TASK INSTRUCTIONS:
Select each line in the entries below that contains the word "course". Case counts.

--- START ---

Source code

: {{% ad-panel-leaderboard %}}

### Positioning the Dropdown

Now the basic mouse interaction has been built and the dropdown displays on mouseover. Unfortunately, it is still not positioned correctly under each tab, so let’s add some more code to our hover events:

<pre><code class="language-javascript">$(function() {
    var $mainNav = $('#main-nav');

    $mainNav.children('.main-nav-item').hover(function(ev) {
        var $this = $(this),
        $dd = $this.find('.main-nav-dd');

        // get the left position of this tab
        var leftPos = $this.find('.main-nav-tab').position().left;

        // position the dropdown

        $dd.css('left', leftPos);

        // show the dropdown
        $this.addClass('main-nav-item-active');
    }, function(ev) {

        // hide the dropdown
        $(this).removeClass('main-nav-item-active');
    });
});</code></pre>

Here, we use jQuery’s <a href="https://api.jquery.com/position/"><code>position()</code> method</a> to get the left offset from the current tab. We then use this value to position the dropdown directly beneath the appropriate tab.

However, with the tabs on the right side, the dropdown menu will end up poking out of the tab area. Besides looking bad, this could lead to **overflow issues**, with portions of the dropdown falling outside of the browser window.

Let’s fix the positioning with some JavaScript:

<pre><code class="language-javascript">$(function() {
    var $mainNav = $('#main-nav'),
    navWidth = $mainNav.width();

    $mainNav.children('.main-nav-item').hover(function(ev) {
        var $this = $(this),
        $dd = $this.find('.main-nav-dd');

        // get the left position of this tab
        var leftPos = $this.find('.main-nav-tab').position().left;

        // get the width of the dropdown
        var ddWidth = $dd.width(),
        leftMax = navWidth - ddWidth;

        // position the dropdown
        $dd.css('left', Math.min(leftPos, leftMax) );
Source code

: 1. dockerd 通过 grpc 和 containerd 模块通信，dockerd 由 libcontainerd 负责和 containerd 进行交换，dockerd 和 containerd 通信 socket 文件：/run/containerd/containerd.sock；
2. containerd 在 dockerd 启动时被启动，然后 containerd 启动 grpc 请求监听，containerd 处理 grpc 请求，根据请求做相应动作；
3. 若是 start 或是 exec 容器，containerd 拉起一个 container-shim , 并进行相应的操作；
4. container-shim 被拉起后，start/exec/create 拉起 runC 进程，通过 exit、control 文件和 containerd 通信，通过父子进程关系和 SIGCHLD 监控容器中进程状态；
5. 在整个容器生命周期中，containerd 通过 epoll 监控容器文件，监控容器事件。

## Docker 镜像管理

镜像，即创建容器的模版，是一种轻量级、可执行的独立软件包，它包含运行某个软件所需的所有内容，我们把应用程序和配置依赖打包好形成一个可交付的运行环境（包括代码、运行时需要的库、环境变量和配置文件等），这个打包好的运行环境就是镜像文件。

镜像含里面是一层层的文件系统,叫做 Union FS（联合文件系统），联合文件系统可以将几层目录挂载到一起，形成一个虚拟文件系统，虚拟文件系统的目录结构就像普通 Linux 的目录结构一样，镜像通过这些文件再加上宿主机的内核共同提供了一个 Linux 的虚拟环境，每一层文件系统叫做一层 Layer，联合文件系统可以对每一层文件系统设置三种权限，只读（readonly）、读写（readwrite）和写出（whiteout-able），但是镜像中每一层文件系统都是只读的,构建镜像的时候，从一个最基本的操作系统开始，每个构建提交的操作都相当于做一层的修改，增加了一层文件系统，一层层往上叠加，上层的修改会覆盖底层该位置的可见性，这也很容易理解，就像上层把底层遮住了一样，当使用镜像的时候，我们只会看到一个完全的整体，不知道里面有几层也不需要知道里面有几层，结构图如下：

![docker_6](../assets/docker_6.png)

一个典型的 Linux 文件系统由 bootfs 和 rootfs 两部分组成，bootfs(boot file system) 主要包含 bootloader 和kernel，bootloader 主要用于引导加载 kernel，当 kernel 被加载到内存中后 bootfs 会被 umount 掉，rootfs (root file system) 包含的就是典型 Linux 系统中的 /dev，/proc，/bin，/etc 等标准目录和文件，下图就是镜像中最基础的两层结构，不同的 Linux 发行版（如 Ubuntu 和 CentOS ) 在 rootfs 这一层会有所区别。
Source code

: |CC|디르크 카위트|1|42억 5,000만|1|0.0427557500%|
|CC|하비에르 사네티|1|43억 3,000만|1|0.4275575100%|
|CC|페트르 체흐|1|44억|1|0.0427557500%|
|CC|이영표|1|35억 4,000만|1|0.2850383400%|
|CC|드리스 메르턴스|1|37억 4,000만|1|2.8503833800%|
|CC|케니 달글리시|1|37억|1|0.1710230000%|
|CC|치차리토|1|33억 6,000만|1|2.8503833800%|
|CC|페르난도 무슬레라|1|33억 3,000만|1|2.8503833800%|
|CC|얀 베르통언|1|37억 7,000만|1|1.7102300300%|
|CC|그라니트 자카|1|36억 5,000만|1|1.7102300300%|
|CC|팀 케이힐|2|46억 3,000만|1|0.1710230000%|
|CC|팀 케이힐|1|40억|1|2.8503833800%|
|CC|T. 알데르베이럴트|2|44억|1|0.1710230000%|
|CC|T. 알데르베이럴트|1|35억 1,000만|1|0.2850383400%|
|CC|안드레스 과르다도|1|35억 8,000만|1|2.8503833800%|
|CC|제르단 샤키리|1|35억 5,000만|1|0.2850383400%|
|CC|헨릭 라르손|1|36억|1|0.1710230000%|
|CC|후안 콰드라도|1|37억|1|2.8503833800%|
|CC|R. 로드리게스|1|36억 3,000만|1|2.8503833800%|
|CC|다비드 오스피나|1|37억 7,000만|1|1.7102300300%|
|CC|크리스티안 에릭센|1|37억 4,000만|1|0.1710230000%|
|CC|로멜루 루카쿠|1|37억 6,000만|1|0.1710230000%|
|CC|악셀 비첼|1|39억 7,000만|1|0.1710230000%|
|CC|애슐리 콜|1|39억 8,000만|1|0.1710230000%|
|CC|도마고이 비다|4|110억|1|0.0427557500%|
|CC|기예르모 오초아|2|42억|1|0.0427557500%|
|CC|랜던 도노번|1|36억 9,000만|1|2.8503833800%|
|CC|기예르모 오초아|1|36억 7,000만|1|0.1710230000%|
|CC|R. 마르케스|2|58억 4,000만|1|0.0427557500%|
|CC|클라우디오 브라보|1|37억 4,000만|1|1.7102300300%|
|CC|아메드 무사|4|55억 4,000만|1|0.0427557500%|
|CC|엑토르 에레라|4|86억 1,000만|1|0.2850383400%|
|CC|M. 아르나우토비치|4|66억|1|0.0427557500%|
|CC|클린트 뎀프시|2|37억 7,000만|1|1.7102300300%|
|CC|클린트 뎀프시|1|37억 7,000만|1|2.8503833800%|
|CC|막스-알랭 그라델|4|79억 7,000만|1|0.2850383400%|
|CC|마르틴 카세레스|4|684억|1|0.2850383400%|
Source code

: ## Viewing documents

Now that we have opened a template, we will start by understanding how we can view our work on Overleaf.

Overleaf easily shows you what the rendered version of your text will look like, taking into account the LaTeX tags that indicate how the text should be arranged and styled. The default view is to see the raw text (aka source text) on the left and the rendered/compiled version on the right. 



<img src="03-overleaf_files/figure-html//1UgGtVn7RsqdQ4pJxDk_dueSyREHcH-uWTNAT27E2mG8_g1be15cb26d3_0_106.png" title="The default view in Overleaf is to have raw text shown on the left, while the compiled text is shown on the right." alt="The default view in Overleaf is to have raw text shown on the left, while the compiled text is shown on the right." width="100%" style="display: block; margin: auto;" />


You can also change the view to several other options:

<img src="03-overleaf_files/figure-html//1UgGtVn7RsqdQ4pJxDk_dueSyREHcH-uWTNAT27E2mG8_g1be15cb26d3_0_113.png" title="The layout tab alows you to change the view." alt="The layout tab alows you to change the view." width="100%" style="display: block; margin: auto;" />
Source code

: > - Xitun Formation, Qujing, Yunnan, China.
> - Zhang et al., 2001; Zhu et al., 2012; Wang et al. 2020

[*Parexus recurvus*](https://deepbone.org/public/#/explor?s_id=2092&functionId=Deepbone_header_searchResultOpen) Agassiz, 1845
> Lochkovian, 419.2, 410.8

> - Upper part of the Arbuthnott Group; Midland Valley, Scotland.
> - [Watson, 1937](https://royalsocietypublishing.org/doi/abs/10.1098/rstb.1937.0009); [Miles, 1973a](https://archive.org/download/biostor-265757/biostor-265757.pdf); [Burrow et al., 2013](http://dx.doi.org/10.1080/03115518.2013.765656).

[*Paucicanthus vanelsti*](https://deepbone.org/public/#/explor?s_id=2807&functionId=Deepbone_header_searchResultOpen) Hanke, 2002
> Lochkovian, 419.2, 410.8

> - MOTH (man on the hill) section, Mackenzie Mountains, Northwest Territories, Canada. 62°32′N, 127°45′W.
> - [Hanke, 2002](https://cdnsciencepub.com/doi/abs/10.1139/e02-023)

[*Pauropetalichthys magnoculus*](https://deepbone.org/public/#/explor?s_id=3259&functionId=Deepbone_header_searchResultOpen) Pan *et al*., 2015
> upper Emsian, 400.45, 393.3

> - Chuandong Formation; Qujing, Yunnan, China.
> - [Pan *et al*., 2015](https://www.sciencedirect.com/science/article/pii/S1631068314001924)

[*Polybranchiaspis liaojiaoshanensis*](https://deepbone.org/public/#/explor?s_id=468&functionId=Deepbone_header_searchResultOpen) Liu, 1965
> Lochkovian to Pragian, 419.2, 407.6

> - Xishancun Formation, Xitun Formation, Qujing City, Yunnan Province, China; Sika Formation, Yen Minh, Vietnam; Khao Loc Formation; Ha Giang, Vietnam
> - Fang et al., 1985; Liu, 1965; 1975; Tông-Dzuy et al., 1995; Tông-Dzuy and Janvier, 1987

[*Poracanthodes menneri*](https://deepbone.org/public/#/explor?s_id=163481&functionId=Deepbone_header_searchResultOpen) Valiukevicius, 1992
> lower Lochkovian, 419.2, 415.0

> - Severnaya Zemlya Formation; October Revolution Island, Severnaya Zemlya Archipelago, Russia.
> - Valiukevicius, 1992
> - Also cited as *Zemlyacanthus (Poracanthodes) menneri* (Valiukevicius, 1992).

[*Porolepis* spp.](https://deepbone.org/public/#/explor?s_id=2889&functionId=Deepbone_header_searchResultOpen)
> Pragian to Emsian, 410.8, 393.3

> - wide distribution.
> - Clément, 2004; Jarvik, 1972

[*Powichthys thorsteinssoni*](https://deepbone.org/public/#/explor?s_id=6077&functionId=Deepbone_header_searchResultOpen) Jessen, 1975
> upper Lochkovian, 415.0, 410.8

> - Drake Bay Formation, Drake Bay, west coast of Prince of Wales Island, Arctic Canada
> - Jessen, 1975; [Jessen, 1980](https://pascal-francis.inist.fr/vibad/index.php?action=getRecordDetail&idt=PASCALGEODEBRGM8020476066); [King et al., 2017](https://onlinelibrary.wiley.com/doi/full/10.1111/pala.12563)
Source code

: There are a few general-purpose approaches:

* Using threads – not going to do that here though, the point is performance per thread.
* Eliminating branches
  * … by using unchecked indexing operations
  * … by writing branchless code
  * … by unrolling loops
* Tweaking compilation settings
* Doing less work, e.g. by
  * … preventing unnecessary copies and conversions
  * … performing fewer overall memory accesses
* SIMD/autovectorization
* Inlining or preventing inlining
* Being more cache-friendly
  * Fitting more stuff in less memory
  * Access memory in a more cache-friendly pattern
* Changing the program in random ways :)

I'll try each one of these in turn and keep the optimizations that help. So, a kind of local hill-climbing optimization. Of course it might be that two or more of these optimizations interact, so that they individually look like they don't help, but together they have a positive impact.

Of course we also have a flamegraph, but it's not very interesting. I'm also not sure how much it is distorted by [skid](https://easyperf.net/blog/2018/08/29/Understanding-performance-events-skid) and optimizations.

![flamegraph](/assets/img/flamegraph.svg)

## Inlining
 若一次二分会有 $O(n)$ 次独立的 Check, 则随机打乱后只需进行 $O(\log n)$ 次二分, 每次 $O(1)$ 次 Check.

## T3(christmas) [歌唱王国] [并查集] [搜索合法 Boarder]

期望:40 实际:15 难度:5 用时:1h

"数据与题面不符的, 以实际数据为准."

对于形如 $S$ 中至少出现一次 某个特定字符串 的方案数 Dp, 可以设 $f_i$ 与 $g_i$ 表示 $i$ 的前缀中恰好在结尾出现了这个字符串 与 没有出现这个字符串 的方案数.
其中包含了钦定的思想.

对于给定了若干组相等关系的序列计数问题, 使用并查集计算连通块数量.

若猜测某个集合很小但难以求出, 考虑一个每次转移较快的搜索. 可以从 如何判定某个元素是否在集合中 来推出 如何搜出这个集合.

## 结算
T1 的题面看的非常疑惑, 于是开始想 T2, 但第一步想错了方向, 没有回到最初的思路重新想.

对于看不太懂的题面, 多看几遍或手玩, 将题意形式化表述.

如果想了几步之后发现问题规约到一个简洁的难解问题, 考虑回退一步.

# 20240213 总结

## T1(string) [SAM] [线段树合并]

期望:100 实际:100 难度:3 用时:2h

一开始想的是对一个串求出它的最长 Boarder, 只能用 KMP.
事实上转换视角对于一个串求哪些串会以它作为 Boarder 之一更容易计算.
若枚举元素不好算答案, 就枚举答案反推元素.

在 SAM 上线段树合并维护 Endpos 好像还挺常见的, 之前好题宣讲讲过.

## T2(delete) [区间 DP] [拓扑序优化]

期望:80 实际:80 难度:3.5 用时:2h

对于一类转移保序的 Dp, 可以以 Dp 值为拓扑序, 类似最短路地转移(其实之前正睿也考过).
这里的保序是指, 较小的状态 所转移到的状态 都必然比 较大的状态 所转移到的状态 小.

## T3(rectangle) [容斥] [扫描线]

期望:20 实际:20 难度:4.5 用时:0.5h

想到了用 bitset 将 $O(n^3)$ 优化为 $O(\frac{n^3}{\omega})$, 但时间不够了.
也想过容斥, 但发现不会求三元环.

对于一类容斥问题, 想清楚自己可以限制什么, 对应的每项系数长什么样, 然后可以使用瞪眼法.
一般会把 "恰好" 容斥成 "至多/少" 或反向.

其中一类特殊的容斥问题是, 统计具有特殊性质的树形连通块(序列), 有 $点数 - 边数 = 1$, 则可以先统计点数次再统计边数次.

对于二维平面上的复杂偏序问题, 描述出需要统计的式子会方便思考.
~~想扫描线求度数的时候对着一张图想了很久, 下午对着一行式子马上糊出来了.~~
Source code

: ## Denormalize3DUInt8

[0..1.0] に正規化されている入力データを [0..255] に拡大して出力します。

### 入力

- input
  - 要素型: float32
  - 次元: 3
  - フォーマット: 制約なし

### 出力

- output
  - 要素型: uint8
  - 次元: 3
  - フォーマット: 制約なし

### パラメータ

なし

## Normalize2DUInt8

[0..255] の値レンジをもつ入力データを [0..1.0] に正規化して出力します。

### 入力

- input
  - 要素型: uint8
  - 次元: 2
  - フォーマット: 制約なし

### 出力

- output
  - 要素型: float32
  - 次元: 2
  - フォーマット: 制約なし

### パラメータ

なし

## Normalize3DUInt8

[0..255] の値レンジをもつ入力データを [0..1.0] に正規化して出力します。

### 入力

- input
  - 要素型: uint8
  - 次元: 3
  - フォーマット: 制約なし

--- END ---

ANSWER BOX:
I'll try each one of these in turn and keep the optimizations that help. So, a kind of local hill-climbing optimization. Of course it might be that two or more of these optimizations interact, so that they individually look like they don't help, but together they have a positive impact.
Of course we also have a flamegraph, but it's not very interesting. I'm also not sure how much it is distorted by [skid](https://easyperf.net/blog/2018/08/29/Understanding-performance-events-skid) and optimizations.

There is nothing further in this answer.